- Promotional Poster
- Directed by: Shanavas K Bavakutty
- Written by: P.S. Rafeeque Francis Noronha
- Produced by: Devadas Kadancheri Shailaja Manikandan
- Starring: Vinayakan; Dileesh Pothan; Priyamvada Krishnan; Roshan Mathew;
- Cinematography: Suresh Rajan
- Edited by: Jithin Manohar
- Music by: Leela L. Girish Kuttan Justin Varghese
- Release date: 5 July 2019 (location);
- Running time: 140 minutes
- Country: India
- Language: Malayalam

= Thottappan =

Thottappan (transl: Godfather) is a 2019 Malayalam drama film directed by Shanavas K Bavakutty. It depicts the affection between a girl and her godparent. It is an adaptation of the short story "Thottappan" by Francis Noronha.

==Plot==
When his partner in crime goes missing, a small-time crook dedicates himself to raising the daughter his friend left behind. Two small-time thieves Jonappan and Ithaq share a special bond and live by doing crooks as demanded by some people. On a certain endeavour in which ithaque was not present, Jonappan goes missing. After the incident Jonappan's wife remains speechless and behaves insensitively to their daughter Sarah which leads ithaq to take care of her as a father, whom she affectionately calls as 'thottapan'(godfather).The subsequent events in the island after the entrance of a strange youngster leads to a touching climax.

== Cast ==

- Vinayakan as Ithakk
- Dileesh Pothan as Jonappan
- Priyamvada Krishnan as Sarah
- Roshan Mathew as Ismail
- Manoj K. Jayan as Fr.

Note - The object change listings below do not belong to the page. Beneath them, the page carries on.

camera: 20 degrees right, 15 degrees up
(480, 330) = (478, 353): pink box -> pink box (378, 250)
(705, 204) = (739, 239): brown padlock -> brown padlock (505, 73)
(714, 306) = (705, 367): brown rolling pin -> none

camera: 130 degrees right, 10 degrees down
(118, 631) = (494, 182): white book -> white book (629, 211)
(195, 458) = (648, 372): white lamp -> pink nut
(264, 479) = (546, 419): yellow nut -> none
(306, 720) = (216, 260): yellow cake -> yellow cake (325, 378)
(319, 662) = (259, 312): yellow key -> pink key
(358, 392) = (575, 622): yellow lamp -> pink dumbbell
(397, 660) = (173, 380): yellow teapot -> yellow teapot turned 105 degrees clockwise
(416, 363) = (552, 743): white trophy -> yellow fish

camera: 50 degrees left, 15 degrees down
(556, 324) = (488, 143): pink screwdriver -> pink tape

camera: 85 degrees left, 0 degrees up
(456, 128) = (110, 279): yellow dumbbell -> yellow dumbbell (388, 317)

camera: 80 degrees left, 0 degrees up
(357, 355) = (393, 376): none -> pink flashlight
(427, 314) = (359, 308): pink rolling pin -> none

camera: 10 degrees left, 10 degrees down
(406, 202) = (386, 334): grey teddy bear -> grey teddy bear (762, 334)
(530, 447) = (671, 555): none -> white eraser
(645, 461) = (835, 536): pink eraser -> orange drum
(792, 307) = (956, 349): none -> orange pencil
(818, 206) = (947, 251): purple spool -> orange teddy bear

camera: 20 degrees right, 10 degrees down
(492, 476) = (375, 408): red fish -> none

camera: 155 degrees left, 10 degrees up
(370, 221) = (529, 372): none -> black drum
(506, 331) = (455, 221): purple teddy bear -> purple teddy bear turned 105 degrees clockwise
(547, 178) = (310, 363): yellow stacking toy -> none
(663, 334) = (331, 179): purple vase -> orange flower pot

Peter
- Manju Pathrose as Patricia
- Binoy Nambala as Bernard
- Sunitha as Mary
- Reghunath Paleri as Adhruman
- Manu Jose
- Lal

- Davinchi Santhosh

== Release ==
The Times of India gave the film a rating of three-and-a-half out of five stars and stated that "The well etched out characters and the bittersweet ending does make for a compelling storytelling and an endearing visual experience. And that makes Thottappan a definite treat for a movie enthusiast". The Hindu wrote that "Thottappan builds up slowly, drawing you in with the promise of a knockout punch which never comes. Maybe that's how they intended it to be".